+++ Records for this exercise +++

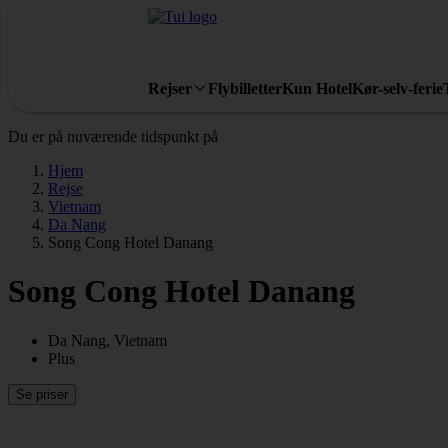
Rejser
Flybilletter
Kun Hotel
Kør-selv-ferie
Du er på nuværende tidspunkt på
Hjem
Rejse
Vietnam
Da Nang
Song Cong Hotel Danang
Song Cong Hotel Danang
Da Nang, Vietnam
Plus
Se priser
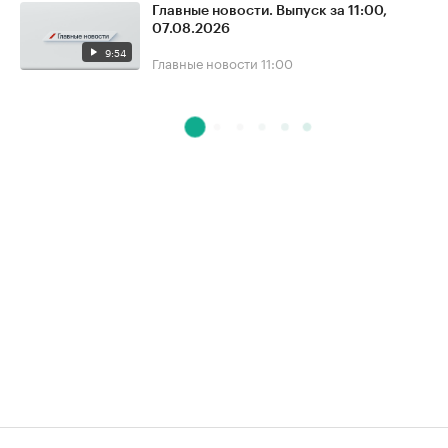
Главные новости. Выпуск за 11:00,
07.08.2026
9:54
Главные новости
11:00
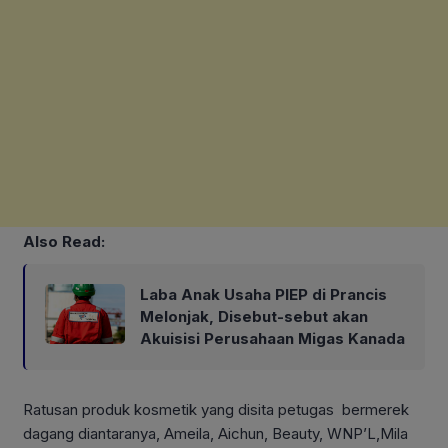
Also Read:
Laba Anak Usaha PIEP di Prancis
Melonjak, Disebut-sebut akan
Akuisisi Perusahaan Migas Kanada
Ratusan produk kosmetik yang disita petugas bermerek
dagang diantaranya, Ameila, Aichun, Beauty, WNP’L,Mila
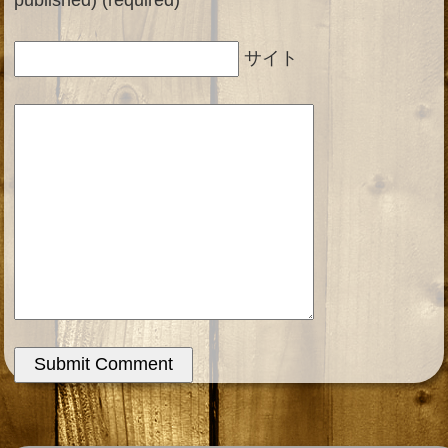
published) (required)
サイト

+++

What this task involves:
Where the data contains images, drop them and print the rest exactly.

Exercise response:
Rejser
Flybilletter
Kun Hotel
Kør-selv-ferie
Du er på nuværende tidspunkt på
Hjem
Rejse
Vietnam
Da Nang
Song Cong Hotel Danang
Song Cong Hotel Danang
Da Nang, Vietnam
Plus
Se priser
Главные новости. Выпуск за 11:00,
07.08.2026
9:54
Главные новости
11:00
Also Read:
Laba Anak Usaha PIEP di Prancis
Melonjak, Disebut-sebut akan
Akuisisi Perusahaan Migas Kanada
Ratusan produk kosmetik yang disita petugas bermerek
dagang diantaranya, Ameila, Aichun, Beauty, WNP’L,Mila
published) (required)
サイト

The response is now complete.